Задание | Согласно интервью с Андреем Тавровым, в каком году он окончил филологический факультет МГУ?

Исходный текст |
О чём говорить с поэтом в непростые времена? Вероятно, о том, о чём мы поговорили с Андреем Тавровым, в творчестве которого встречаются предчувствие катастрофы с лабиринтами образов, утончённость — с жаждой жизни. О стойкости и хрупкости, о поэзии, помогающей жить, о странствии и традиции, приобретающей всё новую окраску. Беседовал Алексей Чипига.
Андрей Тавров родился в городе Ростов-на-Дону в 1948 году. В 1971 году окончил филологический факультет МГУ по отделению русской филологии. Работает на «Радио России». Главный редактор издательского проекта «Русский Гулливер», главный редактор журнала «Гвидеон». Член Союза писателей Москвы, член Литфонда, член Международного Пен-Клуба, лауреат большой премии «Московский наблюдатель» (2017), лауреат «Премии Андрея Белого» (2019 г). Публиковался в журналах «Новая Юность», «Октябрь», «Знамя», «Новый мир», «Воздух», «Комментарии», «Урал», «Волга» и др. Автор пятнадцати книг стихов и прозы.
— Андрей, начну с недавних новостей: умер Алексей Цветков. Как вы ощущаете эту потерю? Что значит и значило для вас присутствие этого поэта в русской поэзии?
— Мне бы хотелось, прежде чем говорить о конкретных именах и их судьбах, сказать несколько слов о времени, в которое мы живем, времени, в котором мы оказались, и созидая его, и получая его как условие существования. Дело в том, что оно сейчас — другое, не такое, как несколько месяцев назад. Дело в том, что «дух времени» — выражение, которое, на мой взгляд, требует к себе куда большего внимания, чем поверхностное, — изменился. Дух времени — это почти живое существо, это то наполнение смыслов, действий, восприятия, которое мы имеем в течение того или иного исторического периода нашего существования на земле. Например, я помню дух времени 50-х, 60-х или 90-х голов прошлого века очень хорошо — это как части в симфонии или в сонате, они сильно отличаются как среда обитания людей друг от друга.

Фрагмент данных |
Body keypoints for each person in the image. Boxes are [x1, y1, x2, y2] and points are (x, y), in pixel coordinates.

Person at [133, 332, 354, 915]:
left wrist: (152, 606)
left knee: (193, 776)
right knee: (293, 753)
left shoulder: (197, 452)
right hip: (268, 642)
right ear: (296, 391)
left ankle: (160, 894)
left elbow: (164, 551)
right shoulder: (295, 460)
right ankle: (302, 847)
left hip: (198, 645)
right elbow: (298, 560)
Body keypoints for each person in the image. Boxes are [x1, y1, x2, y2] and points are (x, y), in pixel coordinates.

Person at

* * *

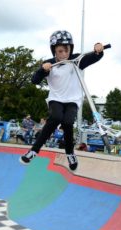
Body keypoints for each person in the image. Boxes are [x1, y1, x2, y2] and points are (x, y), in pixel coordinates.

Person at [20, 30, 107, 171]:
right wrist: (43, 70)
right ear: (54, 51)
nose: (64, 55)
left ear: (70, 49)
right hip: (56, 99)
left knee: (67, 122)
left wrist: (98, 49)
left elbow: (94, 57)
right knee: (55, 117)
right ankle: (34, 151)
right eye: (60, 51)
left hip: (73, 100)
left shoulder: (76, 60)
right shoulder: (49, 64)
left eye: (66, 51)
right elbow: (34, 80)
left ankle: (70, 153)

Ответ к заданию | В 1971 году.